TASK BRIEF: Supply the number of lines below containing "deste", nothing else.

DATA TO PROCESS:
Segment Open

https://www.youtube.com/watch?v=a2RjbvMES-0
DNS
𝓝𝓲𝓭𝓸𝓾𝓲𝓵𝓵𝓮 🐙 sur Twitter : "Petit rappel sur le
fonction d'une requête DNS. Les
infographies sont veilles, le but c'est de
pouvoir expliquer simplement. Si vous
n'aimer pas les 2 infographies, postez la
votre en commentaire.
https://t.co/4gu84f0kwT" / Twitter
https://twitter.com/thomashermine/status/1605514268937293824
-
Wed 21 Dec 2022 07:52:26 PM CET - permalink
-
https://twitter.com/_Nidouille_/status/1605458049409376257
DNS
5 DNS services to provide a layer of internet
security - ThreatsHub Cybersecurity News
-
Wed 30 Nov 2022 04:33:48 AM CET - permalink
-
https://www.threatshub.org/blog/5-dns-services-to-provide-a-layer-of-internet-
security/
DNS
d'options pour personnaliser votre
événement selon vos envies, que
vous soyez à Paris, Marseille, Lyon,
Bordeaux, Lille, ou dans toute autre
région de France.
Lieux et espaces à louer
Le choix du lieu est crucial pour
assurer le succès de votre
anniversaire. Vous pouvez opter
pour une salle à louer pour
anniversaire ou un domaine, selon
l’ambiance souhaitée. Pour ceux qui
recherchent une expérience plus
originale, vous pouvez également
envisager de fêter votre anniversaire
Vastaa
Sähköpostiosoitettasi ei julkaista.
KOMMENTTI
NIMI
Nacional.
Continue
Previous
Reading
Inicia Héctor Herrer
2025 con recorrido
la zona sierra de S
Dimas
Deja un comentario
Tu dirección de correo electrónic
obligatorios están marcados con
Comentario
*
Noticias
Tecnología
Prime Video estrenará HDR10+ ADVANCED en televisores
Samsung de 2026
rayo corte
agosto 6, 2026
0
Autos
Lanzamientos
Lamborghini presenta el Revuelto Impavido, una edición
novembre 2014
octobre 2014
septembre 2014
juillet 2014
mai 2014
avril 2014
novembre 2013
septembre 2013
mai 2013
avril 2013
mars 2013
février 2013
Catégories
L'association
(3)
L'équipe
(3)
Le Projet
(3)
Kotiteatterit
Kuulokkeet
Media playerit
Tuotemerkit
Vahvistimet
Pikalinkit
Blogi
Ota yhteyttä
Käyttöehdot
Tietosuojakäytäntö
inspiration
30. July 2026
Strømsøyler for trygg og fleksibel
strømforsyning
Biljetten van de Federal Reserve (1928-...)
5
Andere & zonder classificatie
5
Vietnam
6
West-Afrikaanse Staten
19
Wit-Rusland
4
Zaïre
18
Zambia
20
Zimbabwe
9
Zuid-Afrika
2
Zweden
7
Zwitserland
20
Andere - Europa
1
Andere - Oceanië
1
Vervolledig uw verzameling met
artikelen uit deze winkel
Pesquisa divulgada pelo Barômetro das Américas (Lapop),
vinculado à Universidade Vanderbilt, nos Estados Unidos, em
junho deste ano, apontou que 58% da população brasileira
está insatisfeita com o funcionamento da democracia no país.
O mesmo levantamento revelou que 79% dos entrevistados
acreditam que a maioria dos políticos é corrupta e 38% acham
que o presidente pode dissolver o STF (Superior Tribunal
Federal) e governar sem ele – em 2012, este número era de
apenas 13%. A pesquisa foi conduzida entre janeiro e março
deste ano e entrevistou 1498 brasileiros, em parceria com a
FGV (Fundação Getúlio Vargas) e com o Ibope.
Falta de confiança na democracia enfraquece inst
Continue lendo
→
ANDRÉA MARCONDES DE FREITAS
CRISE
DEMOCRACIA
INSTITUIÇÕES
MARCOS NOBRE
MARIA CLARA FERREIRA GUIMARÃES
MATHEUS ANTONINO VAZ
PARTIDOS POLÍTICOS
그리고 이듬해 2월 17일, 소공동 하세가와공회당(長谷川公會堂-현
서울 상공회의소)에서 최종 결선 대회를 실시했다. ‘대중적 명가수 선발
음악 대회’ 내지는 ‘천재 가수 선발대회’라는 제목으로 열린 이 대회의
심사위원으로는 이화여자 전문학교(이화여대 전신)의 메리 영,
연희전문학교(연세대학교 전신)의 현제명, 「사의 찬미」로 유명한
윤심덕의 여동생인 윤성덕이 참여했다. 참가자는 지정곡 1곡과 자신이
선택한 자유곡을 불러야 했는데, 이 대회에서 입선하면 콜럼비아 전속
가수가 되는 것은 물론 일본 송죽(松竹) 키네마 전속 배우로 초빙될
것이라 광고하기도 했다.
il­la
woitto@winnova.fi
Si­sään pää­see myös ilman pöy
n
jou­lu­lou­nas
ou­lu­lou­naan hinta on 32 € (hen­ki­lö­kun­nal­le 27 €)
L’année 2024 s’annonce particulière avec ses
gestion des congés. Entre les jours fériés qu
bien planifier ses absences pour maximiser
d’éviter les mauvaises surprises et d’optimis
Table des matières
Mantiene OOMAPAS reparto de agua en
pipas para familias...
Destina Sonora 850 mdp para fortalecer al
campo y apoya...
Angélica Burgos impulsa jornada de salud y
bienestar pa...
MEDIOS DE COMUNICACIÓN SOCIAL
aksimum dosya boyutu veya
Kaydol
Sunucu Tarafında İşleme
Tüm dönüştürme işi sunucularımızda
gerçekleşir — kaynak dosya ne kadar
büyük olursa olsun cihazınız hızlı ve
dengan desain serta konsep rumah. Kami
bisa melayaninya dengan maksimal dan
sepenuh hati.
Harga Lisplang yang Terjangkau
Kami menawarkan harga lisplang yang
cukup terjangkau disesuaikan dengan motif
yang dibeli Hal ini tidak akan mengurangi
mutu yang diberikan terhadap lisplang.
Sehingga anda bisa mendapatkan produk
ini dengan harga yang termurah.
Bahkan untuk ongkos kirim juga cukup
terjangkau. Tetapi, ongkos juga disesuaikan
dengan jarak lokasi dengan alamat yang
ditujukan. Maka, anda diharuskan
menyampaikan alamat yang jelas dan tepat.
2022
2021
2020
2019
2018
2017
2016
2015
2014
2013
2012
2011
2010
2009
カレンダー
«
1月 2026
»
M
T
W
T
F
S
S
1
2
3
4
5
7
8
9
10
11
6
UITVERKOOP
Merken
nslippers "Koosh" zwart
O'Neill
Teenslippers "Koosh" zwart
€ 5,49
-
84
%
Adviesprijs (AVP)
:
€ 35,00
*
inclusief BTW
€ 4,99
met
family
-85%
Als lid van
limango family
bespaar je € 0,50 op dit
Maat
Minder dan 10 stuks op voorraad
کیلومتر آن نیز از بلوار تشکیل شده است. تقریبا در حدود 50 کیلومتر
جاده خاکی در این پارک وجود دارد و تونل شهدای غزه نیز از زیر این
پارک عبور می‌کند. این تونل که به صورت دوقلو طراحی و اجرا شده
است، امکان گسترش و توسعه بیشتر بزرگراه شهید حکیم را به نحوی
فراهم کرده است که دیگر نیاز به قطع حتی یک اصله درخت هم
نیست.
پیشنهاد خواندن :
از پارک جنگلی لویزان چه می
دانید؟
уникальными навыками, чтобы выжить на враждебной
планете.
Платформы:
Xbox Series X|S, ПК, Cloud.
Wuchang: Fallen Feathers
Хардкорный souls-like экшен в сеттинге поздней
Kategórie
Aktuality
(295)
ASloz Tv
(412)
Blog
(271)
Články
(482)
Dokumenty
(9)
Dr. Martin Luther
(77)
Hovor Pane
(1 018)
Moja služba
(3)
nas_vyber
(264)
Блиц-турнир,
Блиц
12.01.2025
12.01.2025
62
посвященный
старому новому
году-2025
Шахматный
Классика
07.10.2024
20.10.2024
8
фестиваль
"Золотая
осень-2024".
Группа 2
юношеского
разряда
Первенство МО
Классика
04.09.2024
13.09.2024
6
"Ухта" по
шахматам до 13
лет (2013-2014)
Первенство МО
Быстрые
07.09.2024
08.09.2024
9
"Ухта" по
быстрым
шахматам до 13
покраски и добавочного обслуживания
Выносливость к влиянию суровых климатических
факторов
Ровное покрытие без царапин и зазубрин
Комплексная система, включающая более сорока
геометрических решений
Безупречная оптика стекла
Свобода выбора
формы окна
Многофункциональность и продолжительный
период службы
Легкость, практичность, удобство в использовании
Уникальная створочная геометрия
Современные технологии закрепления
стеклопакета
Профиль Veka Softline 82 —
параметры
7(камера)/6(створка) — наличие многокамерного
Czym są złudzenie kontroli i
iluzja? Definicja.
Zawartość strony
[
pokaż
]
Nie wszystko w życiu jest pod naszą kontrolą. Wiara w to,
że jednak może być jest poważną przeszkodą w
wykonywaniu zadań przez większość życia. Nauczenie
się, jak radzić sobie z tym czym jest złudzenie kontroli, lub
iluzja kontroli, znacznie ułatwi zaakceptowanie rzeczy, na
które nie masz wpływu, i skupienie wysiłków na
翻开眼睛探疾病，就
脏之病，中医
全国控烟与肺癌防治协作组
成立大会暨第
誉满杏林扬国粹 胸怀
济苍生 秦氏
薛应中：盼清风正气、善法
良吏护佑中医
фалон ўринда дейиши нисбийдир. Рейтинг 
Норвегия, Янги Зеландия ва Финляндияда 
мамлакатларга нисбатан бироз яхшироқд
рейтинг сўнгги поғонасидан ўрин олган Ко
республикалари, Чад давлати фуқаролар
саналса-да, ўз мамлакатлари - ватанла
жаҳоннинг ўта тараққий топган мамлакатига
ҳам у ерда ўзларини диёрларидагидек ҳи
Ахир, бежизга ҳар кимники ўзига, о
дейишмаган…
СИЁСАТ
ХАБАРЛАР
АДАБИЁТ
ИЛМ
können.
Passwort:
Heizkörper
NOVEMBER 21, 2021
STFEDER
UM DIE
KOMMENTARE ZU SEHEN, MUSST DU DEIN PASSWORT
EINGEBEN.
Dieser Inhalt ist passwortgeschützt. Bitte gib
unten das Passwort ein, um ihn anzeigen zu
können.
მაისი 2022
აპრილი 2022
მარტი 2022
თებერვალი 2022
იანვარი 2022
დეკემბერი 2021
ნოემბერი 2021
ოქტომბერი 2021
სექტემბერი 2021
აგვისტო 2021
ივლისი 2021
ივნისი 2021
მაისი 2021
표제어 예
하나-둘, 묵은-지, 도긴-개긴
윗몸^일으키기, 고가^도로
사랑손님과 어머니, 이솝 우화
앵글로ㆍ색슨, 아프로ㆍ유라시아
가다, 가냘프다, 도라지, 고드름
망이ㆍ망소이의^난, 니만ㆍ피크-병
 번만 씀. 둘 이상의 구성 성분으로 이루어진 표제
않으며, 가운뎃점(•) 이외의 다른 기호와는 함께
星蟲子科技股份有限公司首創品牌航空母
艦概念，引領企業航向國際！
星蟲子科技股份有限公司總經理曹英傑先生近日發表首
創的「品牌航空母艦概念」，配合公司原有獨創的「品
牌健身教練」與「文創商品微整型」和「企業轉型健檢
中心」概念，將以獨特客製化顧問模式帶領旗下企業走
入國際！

Segment Closed

WRITTEN RESPONSE: 2